Spurred on by her methods, I fell down a rabbit-hole of genealogical research, aided by ancestry.com (free at the library), and in a week was able to trace my mother’s ancestry back 12 generations, connect some gaps, discover my grandmother had an older sister we never heard of (probably because she died at 5 months), and my grandmother’s younger sister was four when she died, not the two my grandmother remembered. Sometimes books are dangerous!

Through both of these books, several names kept popping up, and I realized I’d already read books by both men. John Douglas was the first real FBI criminal profiler, starting in the 1980’s, creating many of the procedures we use today. His book, Mindhunter, chronicles how he began, in a time where every department wanted the glory of solving the case, and thus no one ever shared information, and no one ever solved the cases. 

Unmasked: My Life Solving America’s Cold Cases by Paul Holes, is another. Holes learned the business under Douglas, pursuing cold-case investigations from the 1990’s into the 2000’s.  Some of the cold cases that perplexed them the most and they were never able to solve were later solved by Barbara Rae-Venter’s methods, like the Long Island Killer and the Golden State Killer.

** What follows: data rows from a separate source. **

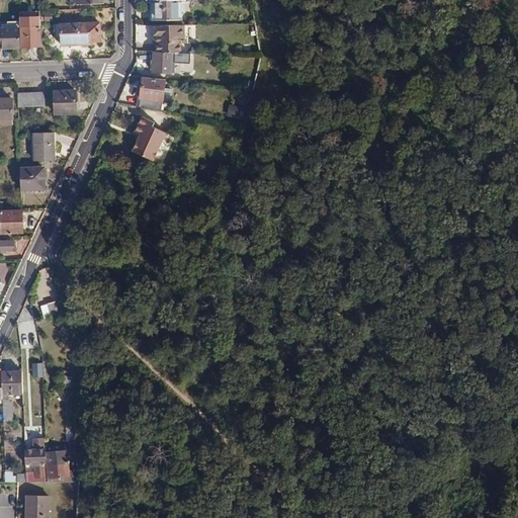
[(183,1),(153,1),(154,19),(183,19),(183,1)]
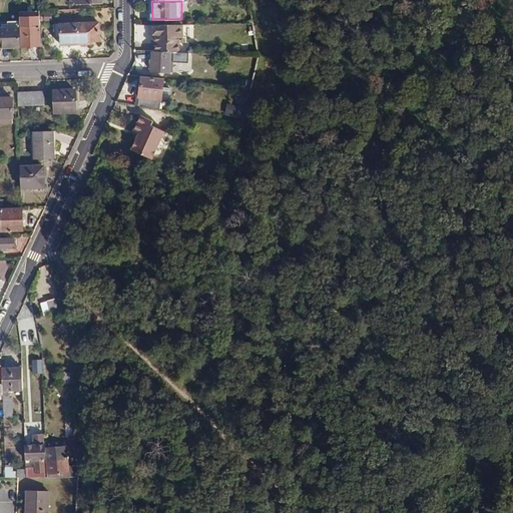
[(39,16),(19,16),(19,26),(20,45),(20,46),(40,45),(39,16)]
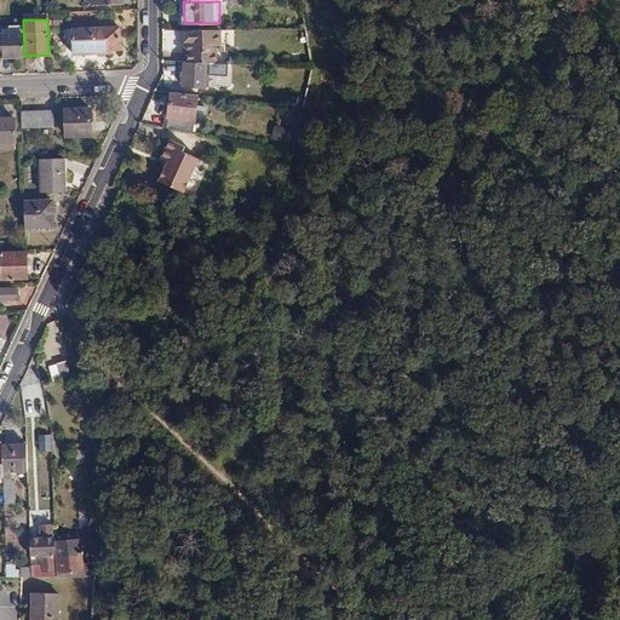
[(119,26),(74,27),(74,51),(105,50),(105,47),(120,46),(119,26)]
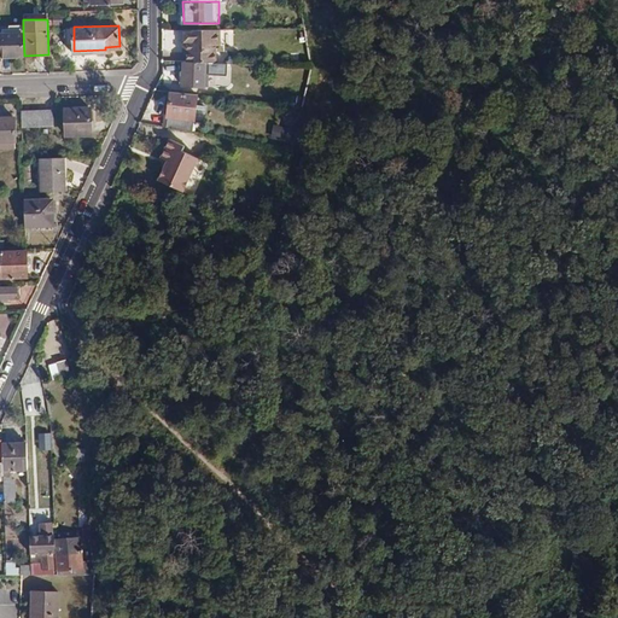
[(0,54),(24,54),(23,31),(0,31),(0,54)]
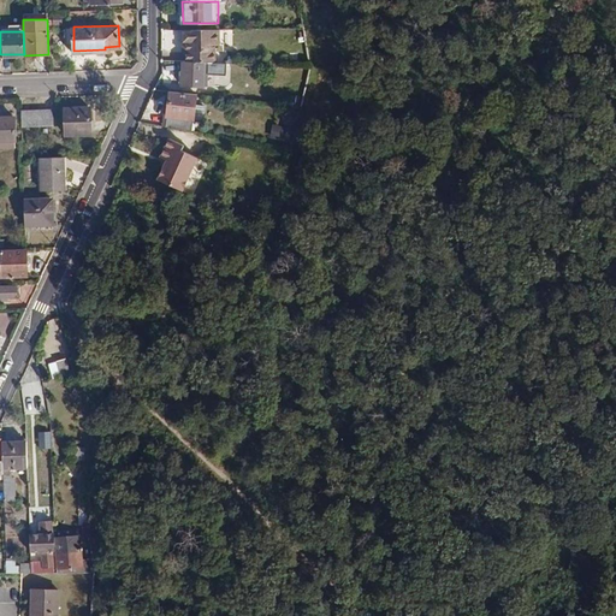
[(211,31),(182,31),(182,41),(185,42),(185,63),(206,64),(206,46),(211,46),(211,31)]
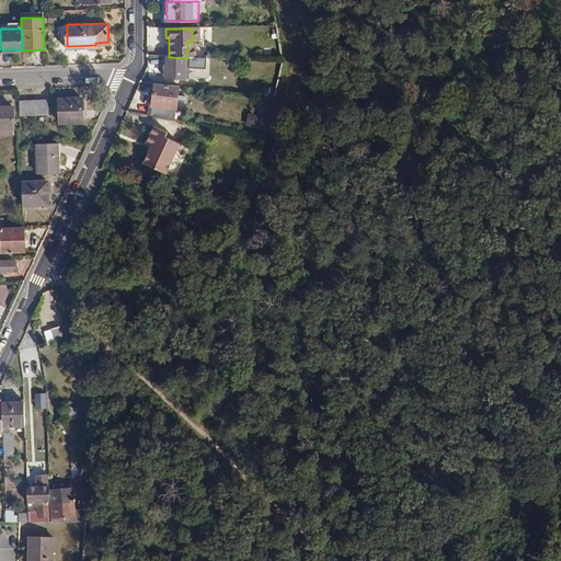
[(190,58),(187,58),(169,57),(167,57),(165,77),(185,79),(187,63),(190,63),(190,58)]
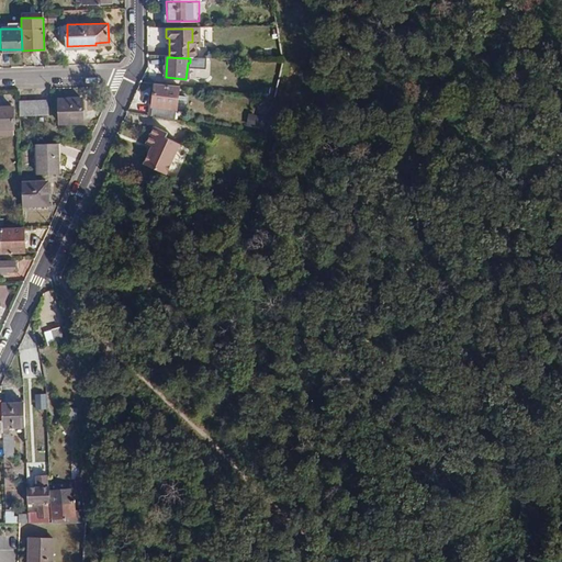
[(179,88),(156,85),(152,109),(175,113),(179,88)]
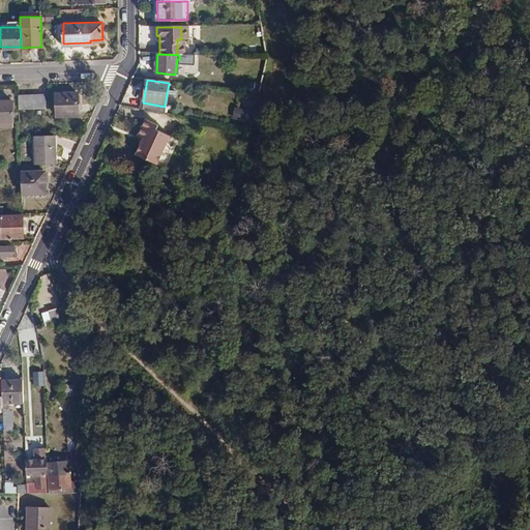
[(78,93),(56,93),(57,116),(79,115),(78,93)]
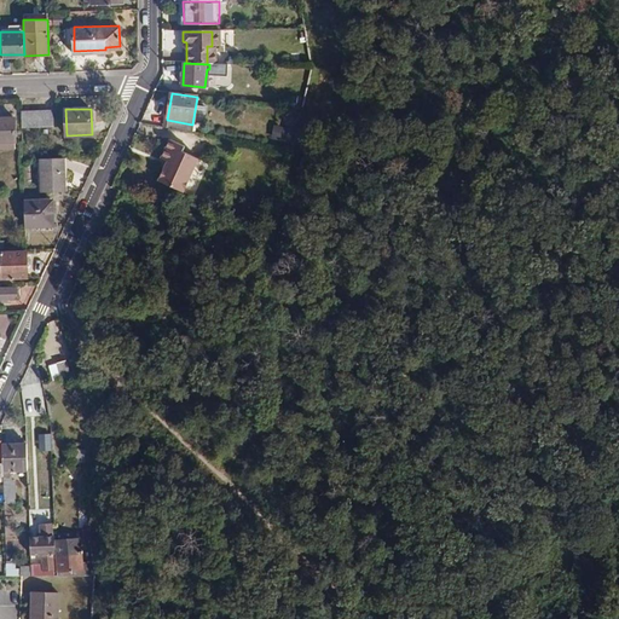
[(53,110),(22,111),(22,127),(53,126),(53,110)]
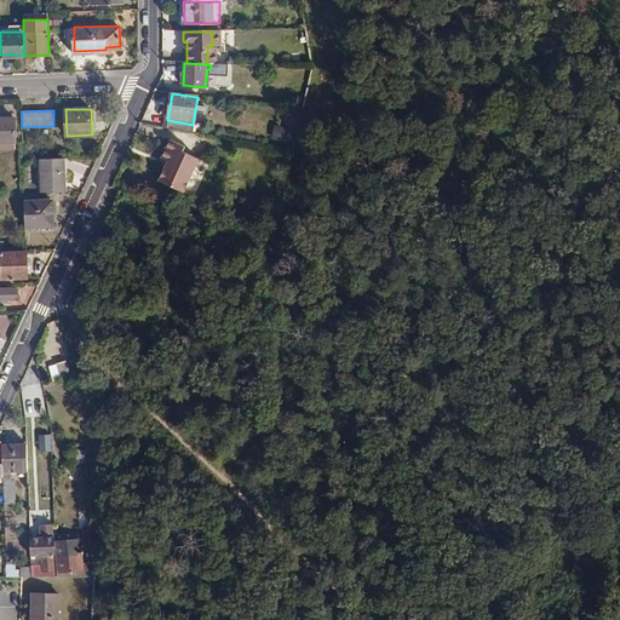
[(15,116),(0,116),(0,142),(16,142),(15,116)]
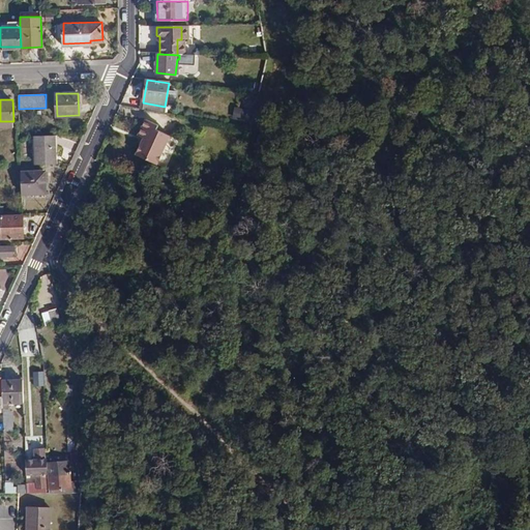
[(164,114),(165,107),(143,102),(142,110),(164,114)]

If you don’t care so much about crime but like psychology and sociology, and want to find out why people kill, try I Am a Killer, by Danny Tipping.  It’s a sad book that dwells on the murderers and not so much the crime. Time after time, the horrific backgrounds of these killers are revealed (one father, to hide the bruises and welts on his kid when Social Services was coming, tied him to a mattress, poured lighter fluid on him, and set his back on fire). Many did not deserve the sentences they received, responding to unimaginable abuse. There are no winners in this book. 

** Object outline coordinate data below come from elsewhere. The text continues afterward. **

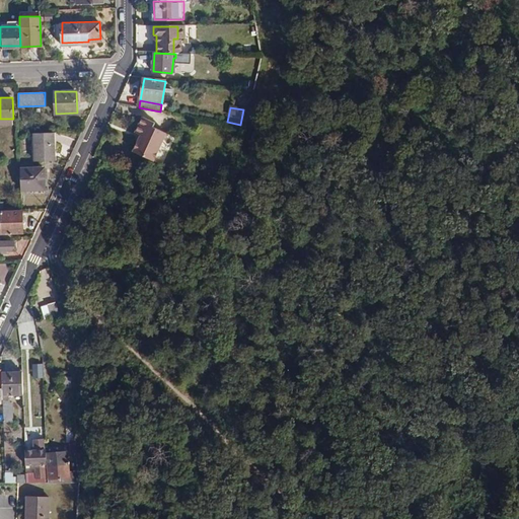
[(155,124),(143,119),(136,134),(142,136),(135,153),(154,161),(166,134),(153,128),(155,124)]
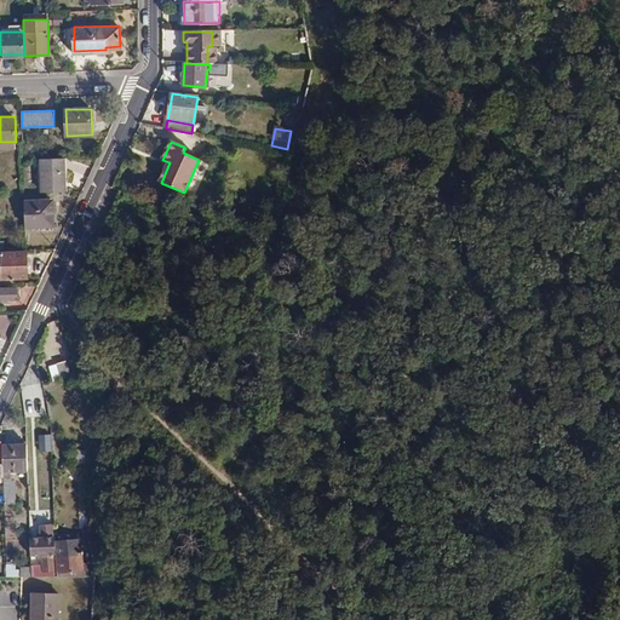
[(63,156),(41,158),(42,191),(64,190),(63,156)]
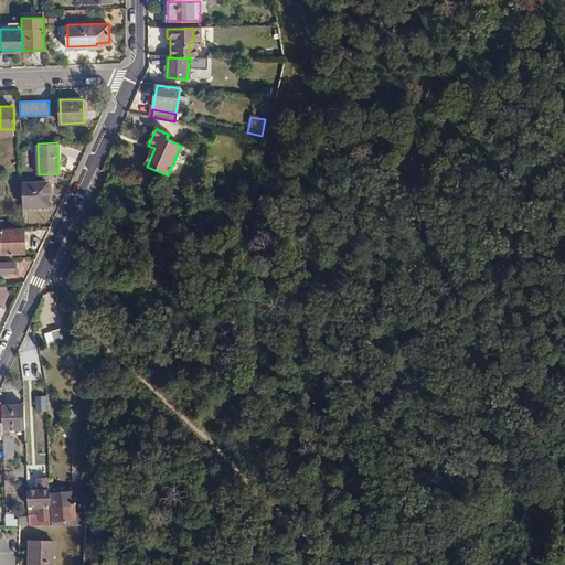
[(50,181),(22,182),(22,203),(50,203),(50,181)]
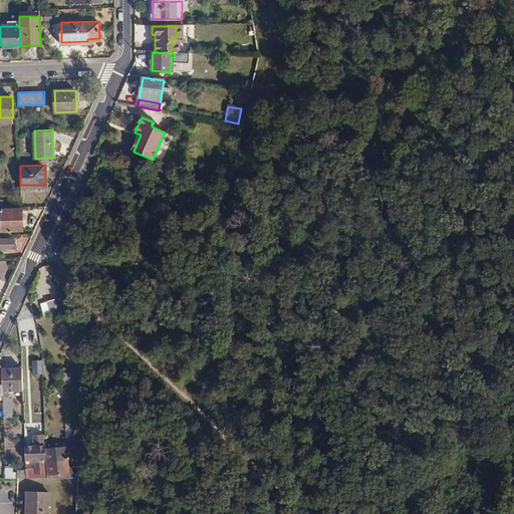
[(20,208),(0,208),(0,230),(21,229),(20,208)]
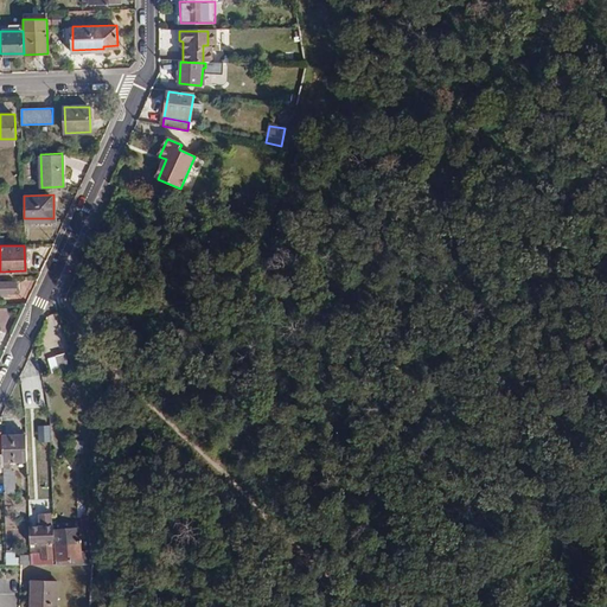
[(0,291),(16,292),(14,281),(0,281),(0,291)]
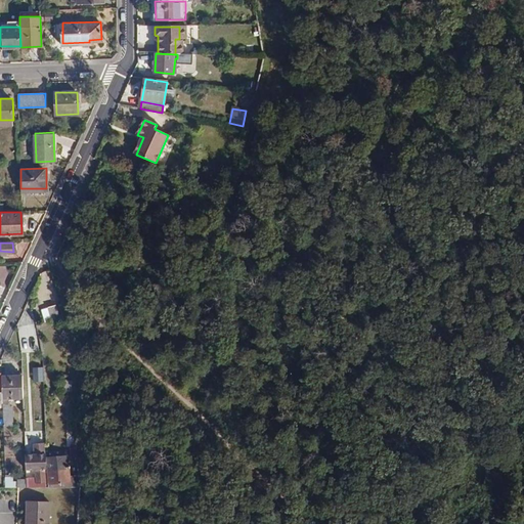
[(55,305),(47,307),(51,322),(60,319),(55,305)]
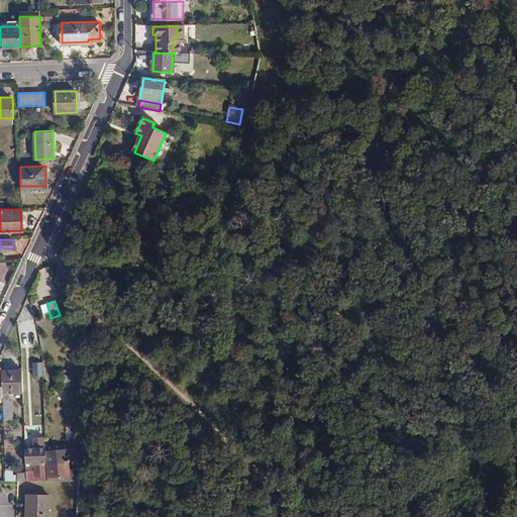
[(34,320),(27,322),(29,336),(36,334),(34,320)]
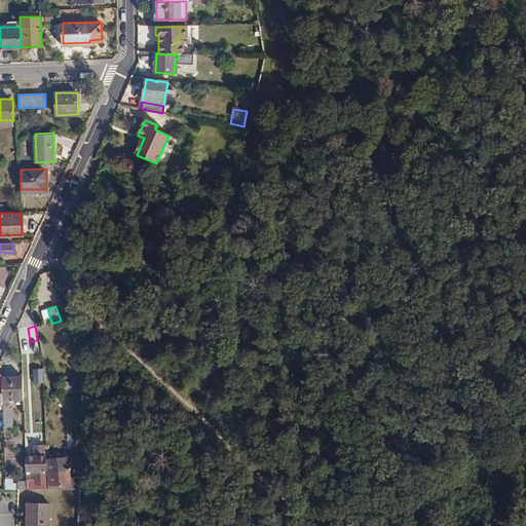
[(44,368),(33,368),(34,382),(44,382),(44,368)]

Though he technically didn’t kill anyone, if you want local flavor, read Incendiary: The Psychiatrist, The Mad Bomber, and the Invention of Criminal Profiling, by Michael Cannell. Many people claim to have invented criminal profiling, but this was an early case. In the 1940’s, a bomber went around exploding devices all over New York City, then teasing the police through letters. After twenty years, he was determined to be George Metesky – from Waterbury, Connecticut, and the criminal profiling was eerily correct.

If you like crime stories and investigations, these are excellent books. If you like psychology and deviant behavior, these are also excellent books. The difficult part is that they had to be written at all.